- [GIVEN PROBLEM]
From the NeCoMan adaptation passage, extract word for word the stretch from "To meet both" through "the basic algorithm.".

* Start SOURCE PASSAGE *

To meet both requirements, the basic adaptation algorithm must be customized to reflect

    the characteristics of the distributed services that are involved and

    the reconfiguration semantics.

Characteristics of distributed services
Several characteristics of distributed services enable the NeCoMan middleware to customize the basic algorithm.


Stateful vs. stateless service. Depending on whether the services are stateful or stateless, we can switch the order of finishing the old service before activating the new one as adopted by the basic adaptation algorithm.

When a service is stateful, it shares its execution state with its clients. While replacing a stateful service, the execution state of the old and new versions of that service must be kept consistent with the state that the client using the service expects. Consider the replacement of a TCP-like service by a revised version after the former has successfully completed a session setup—that is, having reached the ESTAB state. Activating the new TCP-like service before the old version reaches the CLOSED (finished) state would compromise the correct functioning of the client (which still expects the service to be in the ESTAB state). The old TCP-like service therefore must be finished before the new one is activated, like the basic adaptation algorithm does.

When a service is stateless, such as the reliability service, its execution state is irrelevant to its clients. When replacing such a stateless service, the new version of the service can be safely activated before the old one is finished. So, the NeCoMan middleware allows switching the order of executing the finishing and activating phase. Because finishing a service can be very time-consuming, NeCoMan can this way reduce the service disruption time by redirecting packets to the new service components before finishing the old version. To illustrate this, monitoring the retransmission queue of the old retransmission component after the new one is activated limits the impact of finishing the old reliability service on the service continuity.

Activating the new service before finishing the old service imposes several adjustments to the basic adaptation algorithm (see figure 2 ).





Figure 2. (a) A customized adaptation algorithm, (b) replacing a reliability service with a new version, and (c) implementing NeCoMan's customized adaptation to replace a reliability service.

* End SOURCE PASSAGE *
* Start SUPPLIED ENTRIES *

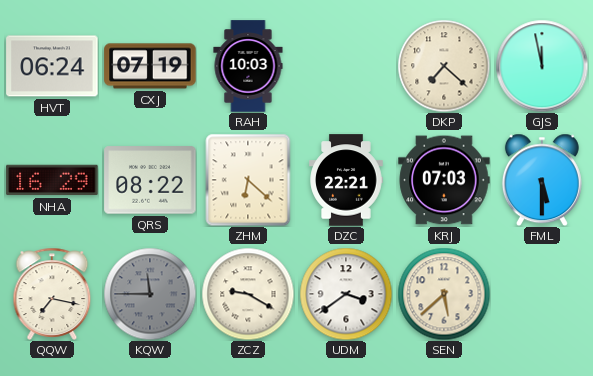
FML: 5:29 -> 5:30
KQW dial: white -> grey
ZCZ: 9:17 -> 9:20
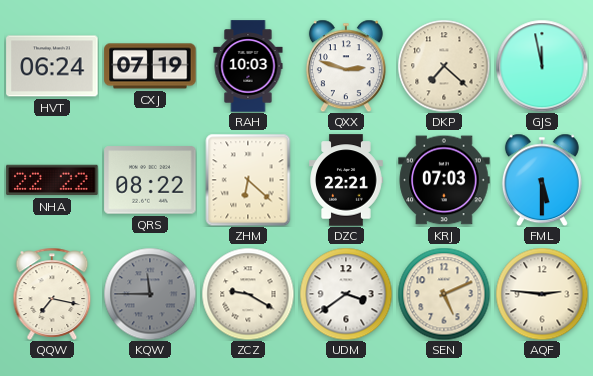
QXX: none -> 2:48
NHA: 16:29 -> 22:22
SEN: 5:38 -> 5:11
AQF: none -> 2:46
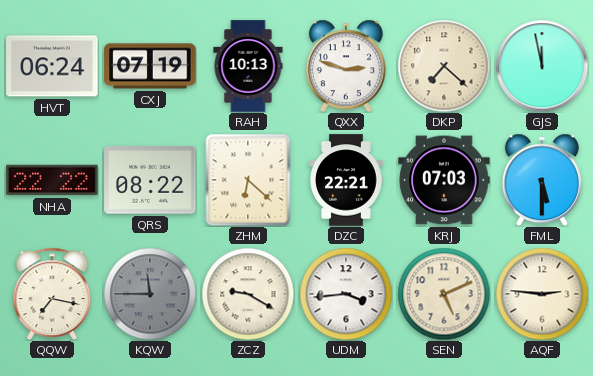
RAH: 10:03 -> 10:13
UDM: 3:39 -> 3:44
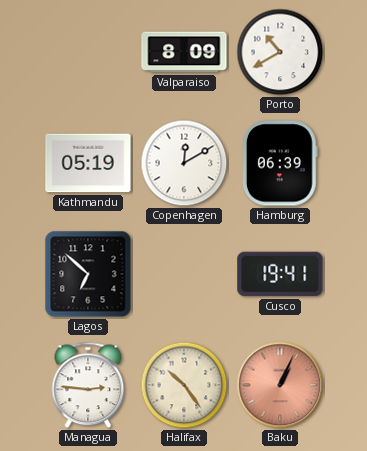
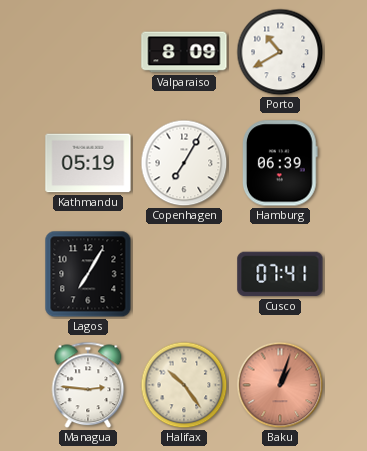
Copenhagen: 12:10 -> 7:05
Lagos: 6:52 -> 7:05
Cusco: 19:41 -> 07:41
Baku: 1:04 -> 1:03
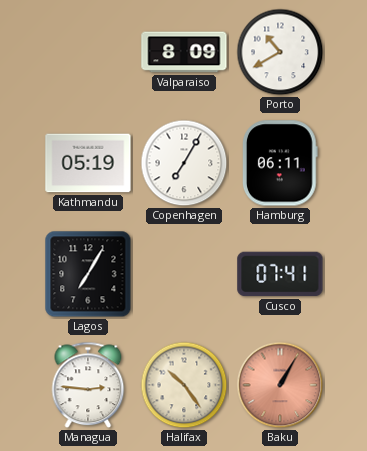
Hamburg: 06:39 -> 06:11
Baku: 1:03 -> 1:05
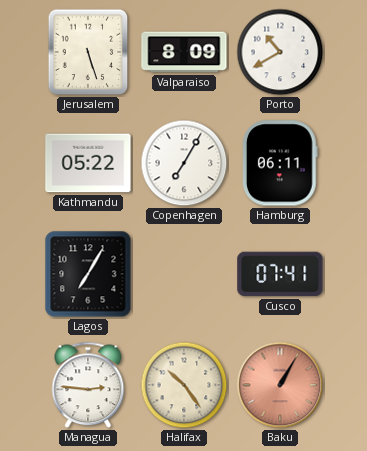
Jerusalem: none -> 5:27
Kathmandu: 05:19 -> 05:22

* End SUPPLIED ENTRIES *

- [SOLUTION FOR THIS PROBLEM]
To meet both requirements, the basic adaptation algorithm must be customized to reflect

    the characteristics of the distributed services that are involved and

    the reconfiguration semantics.

Characteristics of distributed services
Several characteristics of distributed services enable the NeCoMan middleware to customize the basic algorithm.